#### Passage provided ####
The Belton, Grandview and Kansas City Railroad is a project of the Smoky Hill Railway and Historical Society, Inc. an IRS 501(c)3 organization.
Smoky Hill was formed in 1964 to help preserve the railroad history of Kansas City and the Midwest in Lenexa Kansas. In the early 1970's the organization moved to the River Quay area of North downtown Kansas City to a part of what had been the Kansas City Southern Railway's (KCS) 3rd Street Yard. Using the name Kansas City Railroad Museum, the group ran a museum with static displays, a gift shop and rented out use of the railcars for special events. At least two of those cars were used at the 1976 Republican Convention by a news outlet for their Hospitality suite.
The end of the 1970's found the River North area of Kansas City embroiled in organized crime issues, and with an upswing in traffic, the KCS wanted use of all the track in the 3rd Street Yard, so Smoky Hill was forced to move out. The equipment was dispersed to a number of locations on both sides of the state line, but the majority of the equipment was relocated to the fuel tracks at the just closed (from active duty) Richards-Gebauer Air Force Base. During the 1980's most public contact was made during the Air Force Base Open House, "Operation Handshake" Air Show. Another large group of equipment was located on sidings at Dodson (generally 85th Street and Prospect).
During the final months of 1989 talks with the Burlington Northern Railroad (BN) were started on the possibility of purchasing the BN Clinton Branch. The line originally had run from Kansas City to Springfield, MO. But as the BN predecessor St. Louis - San Francisco Railroad (Frisco) had expanded, the original line was first supplanted by a parallel competitor that was frequently a stone's throw away and never more than 10 miles apart, then a higher speed line was build to more modern standards in Kansas to Springfield relegating the original Kansas City to Springfield line to secondary status. The line was severed just South of Clinton and at Osceola in early 1979 as the US Army Corps of Engineers Truman Reservoir started filling. As time went on first the Frisco then BN trimmed the line back to the North to East Lynne, MO and to the South to Buffalo, MO. The line was purchased by Smoky Hill in the summer of 1990 and the first special excursion run that fall. The terms of the purchase trimmed the line back further from East Lynne to South of Belton, to finance the project through the sale of the scrap material.
#### Source material ####
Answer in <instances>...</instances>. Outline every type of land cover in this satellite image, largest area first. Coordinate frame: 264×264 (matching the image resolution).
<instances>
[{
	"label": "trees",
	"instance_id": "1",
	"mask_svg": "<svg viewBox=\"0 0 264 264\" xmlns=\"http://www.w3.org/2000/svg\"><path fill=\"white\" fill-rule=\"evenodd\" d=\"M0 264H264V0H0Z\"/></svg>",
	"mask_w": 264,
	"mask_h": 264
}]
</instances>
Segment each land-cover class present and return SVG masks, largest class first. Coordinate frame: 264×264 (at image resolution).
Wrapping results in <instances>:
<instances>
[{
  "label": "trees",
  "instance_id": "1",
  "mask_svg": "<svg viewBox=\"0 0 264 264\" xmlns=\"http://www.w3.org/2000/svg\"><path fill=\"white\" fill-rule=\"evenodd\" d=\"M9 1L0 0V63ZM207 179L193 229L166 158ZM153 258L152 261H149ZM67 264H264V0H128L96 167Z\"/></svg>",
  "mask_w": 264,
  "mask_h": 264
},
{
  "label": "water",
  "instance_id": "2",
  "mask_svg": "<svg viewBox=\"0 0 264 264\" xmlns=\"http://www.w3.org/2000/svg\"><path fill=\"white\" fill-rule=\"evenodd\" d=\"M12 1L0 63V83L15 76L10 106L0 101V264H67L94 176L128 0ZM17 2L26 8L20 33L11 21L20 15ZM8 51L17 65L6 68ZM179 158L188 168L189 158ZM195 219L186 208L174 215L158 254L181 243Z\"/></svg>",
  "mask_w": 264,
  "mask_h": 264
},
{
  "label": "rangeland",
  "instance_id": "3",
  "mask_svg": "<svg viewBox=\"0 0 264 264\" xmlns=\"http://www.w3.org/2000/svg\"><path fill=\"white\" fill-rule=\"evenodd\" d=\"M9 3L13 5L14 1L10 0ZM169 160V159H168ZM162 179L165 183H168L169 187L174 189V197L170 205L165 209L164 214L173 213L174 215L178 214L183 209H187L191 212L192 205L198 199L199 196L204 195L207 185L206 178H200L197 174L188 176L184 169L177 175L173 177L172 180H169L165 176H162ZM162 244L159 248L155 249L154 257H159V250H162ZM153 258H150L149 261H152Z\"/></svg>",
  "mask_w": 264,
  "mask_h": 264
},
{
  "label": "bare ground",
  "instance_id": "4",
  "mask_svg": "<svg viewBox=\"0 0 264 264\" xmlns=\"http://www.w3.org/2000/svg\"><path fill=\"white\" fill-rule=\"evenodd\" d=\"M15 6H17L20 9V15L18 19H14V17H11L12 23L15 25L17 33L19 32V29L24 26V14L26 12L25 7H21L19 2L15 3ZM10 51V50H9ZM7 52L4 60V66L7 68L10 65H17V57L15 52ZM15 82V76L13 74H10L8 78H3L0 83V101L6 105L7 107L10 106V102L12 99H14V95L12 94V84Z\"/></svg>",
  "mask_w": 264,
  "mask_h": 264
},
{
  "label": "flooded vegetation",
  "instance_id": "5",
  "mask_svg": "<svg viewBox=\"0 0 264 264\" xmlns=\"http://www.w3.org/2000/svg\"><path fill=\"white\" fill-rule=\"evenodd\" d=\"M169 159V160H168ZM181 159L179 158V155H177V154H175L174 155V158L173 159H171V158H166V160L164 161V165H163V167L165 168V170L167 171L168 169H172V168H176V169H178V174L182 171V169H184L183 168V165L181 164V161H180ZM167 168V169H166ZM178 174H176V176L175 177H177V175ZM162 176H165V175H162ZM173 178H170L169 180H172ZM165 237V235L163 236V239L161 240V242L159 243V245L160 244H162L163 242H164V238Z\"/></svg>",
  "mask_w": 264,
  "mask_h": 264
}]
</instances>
####
▶ [Tasks to complete]
a) According to the railroad history passage, when did Smoky Hill purchase the line?
b) In the railroad history passage, copy everything from "Smoky Hill was formed" down to "their Hospitality suite.", renaming "Kansas City Railroad Museum" as "River Quay Railroad Museum".
The rows have nothing to do with this.

▶ [Task results]
a) In the summer of 1990.

b)
Smoky Hill was formed in 1964 to help preserve the railroad history of Kansas City and the Midwest in Lenexa Kansas. In the early 1970's the organization moved to the River Quay area of North downtown Kansas City to a part of what had been the Kansas City Southern Railway's (KCS) 3rd Street Yard. Using the name River Quay Railroad Museum, the group ran a museum with static displays, a gift shop and rented out use of the railcars for special events. At least two of those cars were used at the 1976 Republican Convention by a news outlet for their Hospitality suite.